A mere 2% of people actually convert to becoming a sale the first time they land on your webpage. This number might seem surprisingly low, but the truth is that you really need to win people over long before they make the decision to choose your company over others. You might be getting a lot of new incoming web traffic, which is great, but you may not see those numbers directly translate to sales.
Sometimes, the best people to target are either those who have visited your site more than once or have already digitally interacted with you in the past. Retargeting and remarketing can allow you to reach the customers that are even more likely to purchase with you than first-time visitors, and this can be an extremely important strategy in your marketing efforts.
While remarketing and retargeting have similar goals, there are some important differences in terms of strategy and who you are able to reach effectively.
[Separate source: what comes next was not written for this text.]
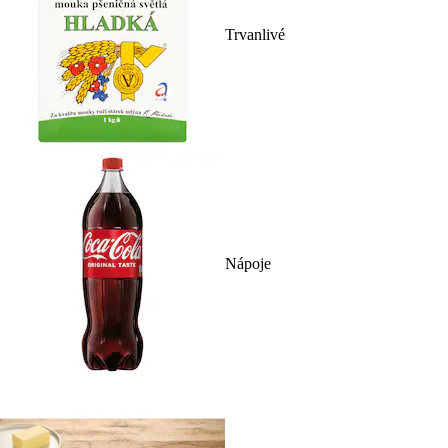
Trvanlivé
Nápoje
Let’s explore each individually so that the differences become clear.
What is Retargeting?
Retargeting can have multiple approaches, but it most often refers to online ad placement or display ads, which target users who have interacted with your site in specific ways. Once a visitor enters your website, clicks on a product, or takes a certain action that you want them to take, a cookie is set in their browser and you can use this information to “retarget” them with ads based on their interactions once they leave your site. These ads are placed by third parties, such as the Google Display Network; allowing your ads to occur on other sites that your visitors use regularly.
Ultimately retargeting can be placed into two categories: “on-site” and “off-site” events. Thus, there are different strategies you can take depending on the kind interactions you want to target. Let’s look at these a little closer.
Targeting “Off-Site” Interactions. This group of individuals has not previously interacted with your site, yet they have similarities with your previous customers and you are looking to add them to your sales funnel and get them on your site. If you choose to target an individual based on their “off-site” interactions, you could be looking at targeting their searches.
In other cases, you might choose to target individuals who search or interact with the web similarly to how previous customers have. You can also target based on interactions with distributed content (i.e, a Facebook page or an app) or with a partner site that is similar to your own.
Targeting “On-Site” Interactions. This is the category most often associated with retargeting because it involves targeting individuals who have already revisited your site and have interacted with your products, services, or have taken some other action but may not have completed the sale. With retargeting to those who have had “on-site interactions” you can increase conversations and retain those who have already expressed interest in your brand. Here are some of the ways you can target to individuals who have partaken in onsite interactions:
- Target based on a product that they interacted with.
- Based on how they found your site (social media, a search, or other inbound events)
- Those on your email list who have expressed interest in your brand but have not yet converted to a purchase
Facebook is a master and spotting retargeting.
Ultimately retargeting campaigns show higher engagement than non-retargeting campaigns do. Again, this goes back to the fact that it is a lot easier to market and advertise to those who have expressed interest in your brand or industry.
What is Remarketing?
This is where it gets a little confusing and there is some overlap in the industry. Sometimes retargeting is referred to as “remarketing” (even though it actually is remarketing). An example of this is Google’s Remarketing Tools, which are really all retargeting tools in the classic sense. While this may be a little confusing, just remember that remarketing and retargeting do share goals, and that the terminology is not as important as the associated strategy.
That being said, remarketing is often about email campaigns that are able to re-engage customers in their inbox. They use tactics like emailing a customer after they abandon their shopping cart or add an item to their wish list. I haven’t abandoned any shopping carts lately, but Shakeology still managed to remarket to me because they knew that my one-month Shakeology plan was almost up. They decided to “remind” me of that knowing information about my past purchase history, so as you can see remarketing can work in a variety of different ways.
It could also be an email related to the items that the customer searched for or added as a “favorite” in some way. This kind of approach works well because the potential customer already expressed interest in the product they added; they were just not able to execute at the time they were on your site.
A study conducted by AgilOne called “Marketing Personalization Preferences of Shoppers Worldwide” found that the most effective remarketing emails couple be divided into the following three categories:
- Products on Sale. 58% of people appreciate emails where products they have liked or viewed in the past go on sale.
- VIP Treatment. 51% said they appreciated outreach, which treated them like a VIP.
- Cart Abandonment. 41% of individuals ages 25-34 appreciated cart abandonment emails.
As you’ve gathered, remarking is email campaign focused, and is intended to increase conversions for those who have already interacted with your site in a meaningful way.
When comparing retargeting and remarketing, the overlap and differences become clear. The shared goal being to increase conversions to those who are most likely buy from your brand, but the difference really being the associated strategy. Retargeting is really focused on paid ads (and can take a variety of forms, and target a broad range of individuals). Remarketing is focused on email campaigns and reaching out to those who have already had interactions on your website that allow for a specific reach out.
The answer is really both/and, rather than one or the other! Both are effective in increasing e-commerce conversion and are worthy of being a part of your marketing strategy.